This weekend the Millsaps theater department reopened the stage in the Christian Center with a production of the first play ever performed at Millsaps over a century ago: Shakespeare’s As You Like It. For the most part, this production managed to maintain the delicate balance of engaging a modern audience while maintaining the integrity of the 400-year-old text. However, there were a few moments when the production tried too hard, which broke the flow of the play. For example, during the All the World’s a Stage speech, the other characters on stage acted out the speech which made the whole thing feel overdone and almost condescending to the audience.
Director Peter Friedrich managed to bring the pastoral nature of an Elizabethan forest to the Christian Center by having Kindergarten-aged daughters of the faculty pass out flowers to audience members, and a small choir and a pianist provided a background of love songs, among other smaller touches.

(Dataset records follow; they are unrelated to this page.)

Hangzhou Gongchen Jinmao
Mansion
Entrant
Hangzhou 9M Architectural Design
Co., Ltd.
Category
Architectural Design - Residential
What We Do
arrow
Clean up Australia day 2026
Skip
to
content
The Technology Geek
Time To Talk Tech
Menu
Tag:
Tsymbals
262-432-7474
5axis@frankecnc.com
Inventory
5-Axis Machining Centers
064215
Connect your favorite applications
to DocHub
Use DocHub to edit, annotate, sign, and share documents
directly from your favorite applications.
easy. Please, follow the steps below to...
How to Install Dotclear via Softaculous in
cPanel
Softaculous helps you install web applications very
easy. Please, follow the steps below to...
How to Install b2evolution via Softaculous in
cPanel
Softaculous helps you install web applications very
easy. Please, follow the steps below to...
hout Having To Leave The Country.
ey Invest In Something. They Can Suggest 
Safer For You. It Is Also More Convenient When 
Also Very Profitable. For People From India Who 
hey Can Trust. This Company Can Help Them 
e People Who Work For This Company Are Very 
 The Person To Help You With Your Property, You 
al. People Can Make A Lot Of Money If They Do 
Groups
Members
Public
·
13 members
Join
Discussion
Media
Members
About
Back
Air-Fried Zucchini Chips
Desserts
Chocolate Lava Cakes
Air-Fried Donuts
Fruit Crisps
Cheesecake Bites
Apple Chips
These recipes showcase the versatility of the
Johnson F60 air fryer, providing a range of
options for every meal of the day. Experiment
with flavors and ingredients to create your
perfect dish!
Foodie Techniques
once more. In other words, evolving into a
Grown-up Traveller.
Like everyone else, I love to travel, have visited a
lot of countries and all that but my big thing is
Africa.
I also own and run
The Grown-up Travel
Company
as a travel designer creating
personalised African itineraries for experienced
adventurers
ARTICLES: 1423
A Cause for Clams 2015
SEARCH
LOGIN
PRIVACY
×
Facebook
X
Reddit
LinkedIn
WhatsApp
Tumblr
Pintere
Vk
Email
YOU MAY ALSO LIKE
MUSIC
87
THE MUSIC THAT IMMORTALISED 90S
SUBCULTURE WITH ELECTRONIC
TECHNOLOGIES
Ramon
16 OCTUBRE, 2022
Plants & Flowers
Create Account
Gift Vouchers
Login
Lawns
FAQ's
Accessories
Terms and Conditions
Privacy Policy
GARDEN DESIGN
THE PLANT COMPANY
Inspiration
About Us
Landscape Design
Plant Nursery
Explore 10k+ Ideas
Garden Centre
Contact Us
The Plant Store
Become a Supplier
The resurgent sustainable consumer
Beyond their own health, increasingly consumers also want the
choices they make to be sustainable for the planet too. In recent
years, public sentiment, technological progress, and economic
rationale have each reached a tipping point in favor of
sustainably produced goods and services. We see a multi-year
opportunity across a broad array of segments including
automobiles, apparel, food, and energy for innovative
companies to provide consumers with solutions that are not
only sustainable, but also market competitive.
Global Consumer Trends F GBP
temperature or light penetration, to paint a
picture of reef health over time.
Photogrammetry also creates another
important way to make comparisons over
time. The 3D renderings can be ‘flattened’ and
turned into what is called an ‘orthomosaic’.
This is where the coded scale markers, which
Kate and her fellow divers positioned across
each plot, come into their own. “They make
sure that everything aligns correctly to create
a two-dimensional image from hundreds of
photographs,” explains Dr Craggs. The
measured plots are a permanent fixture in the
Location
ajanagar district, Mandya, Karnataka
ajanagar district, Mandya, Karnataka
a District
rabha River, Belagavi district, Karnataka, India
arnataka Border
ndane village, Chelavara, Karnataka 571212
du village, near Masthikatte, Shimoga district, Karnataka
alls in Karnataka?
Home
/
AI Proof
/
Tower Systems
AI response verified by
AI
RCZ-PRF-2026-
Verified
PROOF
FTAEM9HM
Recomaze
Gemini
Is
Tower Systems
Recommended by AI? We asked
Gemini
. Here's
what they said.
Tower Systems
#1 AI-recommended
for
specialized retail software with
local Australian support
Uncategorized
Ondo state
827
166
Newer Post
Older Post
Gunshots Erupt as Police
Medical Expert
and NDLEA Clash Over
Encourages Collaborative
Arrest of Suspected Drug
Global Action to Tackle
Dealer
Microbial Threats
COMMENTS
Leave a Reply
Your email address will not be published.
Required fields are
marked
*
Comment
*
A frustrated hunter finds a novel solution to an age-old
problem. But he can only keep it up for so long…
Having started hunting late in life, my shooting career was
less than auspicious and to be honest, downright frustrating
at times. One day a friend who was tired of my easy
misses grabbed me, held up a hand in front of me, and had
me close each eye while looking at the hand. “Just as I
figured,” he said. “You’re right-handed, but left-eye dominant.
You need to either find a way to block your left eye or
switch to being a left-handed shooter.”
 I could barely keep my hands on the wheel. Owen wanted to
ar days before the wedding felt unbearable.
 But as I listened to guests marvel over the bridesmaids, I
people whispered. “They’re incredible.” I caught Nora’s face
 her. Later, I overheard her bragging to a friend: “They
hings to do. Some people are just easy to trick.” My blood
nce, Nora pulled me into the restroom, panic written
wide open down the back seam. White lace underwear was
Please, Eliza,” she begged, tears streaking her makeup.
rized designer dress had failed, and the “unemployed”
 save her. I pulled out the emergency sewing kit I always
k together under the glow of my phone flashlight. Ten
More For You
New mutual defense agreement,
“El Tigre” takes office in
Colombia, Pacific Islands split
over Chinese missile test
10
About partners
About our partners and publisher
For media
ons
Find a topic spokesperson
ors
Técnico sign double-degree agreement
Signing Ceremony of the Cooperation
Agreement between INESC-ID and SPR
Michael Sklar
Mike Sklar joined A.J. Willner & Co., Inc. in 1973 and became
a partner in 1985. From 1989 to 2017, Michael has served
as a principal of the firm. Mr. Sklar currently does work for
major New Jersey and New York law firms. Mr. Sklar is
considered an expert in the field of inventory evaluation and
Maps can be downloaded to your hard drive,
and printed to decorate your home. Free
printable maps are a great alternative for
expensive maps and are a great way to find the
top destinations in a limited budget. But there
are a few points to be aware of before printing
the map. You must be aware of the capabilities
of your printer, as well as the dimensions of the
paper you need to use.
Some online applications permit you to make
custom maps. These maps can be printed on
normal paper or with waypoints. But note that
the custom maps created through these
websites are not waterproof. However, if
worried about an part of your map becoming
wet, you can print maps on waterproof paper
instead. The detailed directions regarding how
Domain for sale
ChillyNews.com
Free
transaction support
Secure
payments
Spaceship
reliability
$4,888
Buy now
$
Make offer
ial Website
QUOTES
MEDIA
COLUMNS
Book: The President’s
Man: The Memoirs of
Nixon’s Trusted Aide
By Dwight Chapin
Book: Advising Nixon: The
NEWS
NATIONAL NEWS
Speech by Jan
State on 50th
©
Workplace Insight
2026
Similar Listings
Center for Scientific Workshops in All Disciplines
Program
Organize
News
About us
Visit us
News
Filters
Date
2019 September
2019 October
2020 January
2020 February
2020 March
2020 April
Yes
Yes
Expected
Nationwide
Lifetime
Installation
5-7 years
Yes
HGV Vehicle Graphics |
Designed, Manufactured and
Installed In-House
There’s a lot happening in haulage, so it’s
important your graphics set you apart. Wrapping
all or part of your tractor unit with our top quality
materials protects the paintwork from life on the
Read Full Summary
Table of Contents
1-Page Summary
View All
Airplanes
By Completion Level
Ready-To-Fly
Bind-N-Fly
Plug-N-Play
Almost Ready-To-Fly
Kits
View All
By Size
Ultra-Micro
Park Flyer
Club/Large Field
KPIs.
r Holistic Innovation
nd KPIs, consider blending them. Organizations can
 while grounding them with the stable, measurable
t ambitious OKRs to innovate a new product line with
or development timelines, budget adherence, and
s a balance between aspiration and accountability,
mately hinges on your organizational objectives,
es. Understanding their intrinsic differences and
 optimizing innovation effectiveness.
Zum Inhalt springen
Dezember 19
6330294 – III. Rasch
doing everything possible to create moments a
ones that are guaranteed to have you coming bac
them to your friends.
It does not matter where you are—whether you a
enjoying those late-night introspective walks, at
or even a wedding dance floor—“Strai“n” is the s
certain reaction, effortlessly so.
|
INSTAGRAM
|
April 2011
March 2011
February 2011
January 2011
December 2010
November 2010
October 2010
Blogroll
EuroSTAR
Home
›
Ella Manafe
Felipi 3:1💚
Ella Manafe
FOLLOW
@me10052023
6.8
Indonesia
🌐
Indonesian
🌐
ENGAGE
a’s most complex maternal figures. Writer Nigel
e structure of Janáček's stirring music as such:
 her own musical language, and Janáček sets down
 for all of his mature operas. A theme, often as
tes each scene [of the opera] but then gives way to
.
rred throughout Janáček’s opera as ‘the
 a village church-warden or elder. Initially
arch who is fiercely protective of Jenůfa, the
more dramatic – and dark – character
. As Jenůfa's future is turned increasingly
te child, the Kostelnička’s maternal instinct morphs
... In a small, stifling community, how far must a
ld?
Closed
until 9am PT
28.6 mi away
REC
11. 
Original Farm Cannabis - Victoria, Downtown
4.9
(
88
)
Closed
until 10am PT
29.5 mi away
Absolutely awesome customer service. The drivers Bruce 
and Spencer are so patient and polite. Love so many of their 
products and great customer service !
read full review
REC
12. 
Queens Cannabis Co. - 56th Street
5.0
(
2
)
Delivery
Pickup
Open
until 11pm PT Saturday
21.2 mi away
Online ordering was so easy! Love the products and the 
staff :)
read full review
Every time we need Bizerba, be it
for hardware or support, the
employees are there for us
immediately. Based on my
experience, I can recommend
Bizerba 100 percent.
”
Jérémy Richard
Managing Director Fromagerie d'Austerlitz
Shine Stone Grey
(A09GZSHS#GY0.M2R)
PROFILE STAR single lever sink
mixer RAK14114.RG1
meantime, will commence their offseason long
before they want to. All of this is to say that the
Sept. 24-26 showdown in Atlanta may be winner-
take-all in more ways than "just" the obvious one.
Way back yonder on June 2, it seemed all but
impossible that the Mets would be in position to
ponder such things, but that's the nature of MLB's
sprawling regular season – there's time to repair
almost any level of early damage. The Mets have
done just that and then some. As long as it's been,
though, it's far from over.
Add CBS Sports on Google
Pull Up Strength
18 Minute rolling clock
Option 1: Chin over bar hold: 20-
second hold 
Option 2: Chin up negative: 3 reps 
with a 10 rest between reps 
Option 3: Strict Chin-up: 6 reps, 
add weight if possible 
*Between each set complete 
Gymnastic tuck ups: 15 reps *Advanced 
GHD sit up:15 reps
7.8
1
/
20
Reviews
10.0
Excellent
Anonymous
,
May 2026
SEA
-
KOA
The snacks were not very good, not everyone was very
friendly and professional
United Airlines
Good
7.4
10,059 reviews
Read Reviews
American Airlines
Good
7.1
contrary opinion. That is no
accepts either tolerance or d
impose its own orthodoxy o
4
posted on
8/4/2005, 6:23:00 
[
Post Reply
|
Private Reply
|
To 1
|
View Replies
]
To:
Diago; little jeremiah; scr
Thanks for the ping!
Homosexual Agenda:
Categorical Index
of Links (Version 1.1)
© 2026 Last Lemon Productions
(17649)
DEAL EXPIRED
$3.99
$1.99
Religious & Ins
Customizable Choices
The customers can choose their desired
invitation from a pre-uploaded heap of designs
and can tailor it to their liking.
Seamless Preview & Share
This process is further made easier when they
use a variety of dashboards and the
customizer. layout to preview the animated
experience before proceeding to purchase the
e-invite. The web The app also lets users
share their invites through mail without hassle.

While all of the performers were delightful, Krystal Jackson stood out in her role as Rosalind, the young daughter of an exiled Duke. Jackson delivered a feisty yet vulnerable and believable portrayal of one of Shakespeare’s only fully developed female characters, despite this being her first theatrical production. Another actress of note was Samesa Hoskin, who played a number of roles and stole virtually every scene she was in.
The production also did a wonderful job of coding the characters so that their social-rank was apparent despite their modern dress. The upper class wore private-school uniforms and business clothes, while the lower class wore stereotypically redneck clothes and used country accents. As this is something that can easily be lost on modern audiences, this was a nice touch.
Keely Parker, who played sassy shepherdess Phoebe, was initially drawn to the production because of its nontraditional aspects. She says the cast tried to put a modern twist to make the centuries-old text more accessible. “A lot of people can be thrown off by Shakespeare because the language is so antiquated, and a lot of times it’s not presented in a way that’s accessible to the people watching it,” Parker says. “I think it’s really atypical to see a play that’s classic theater like this with musical interludes.”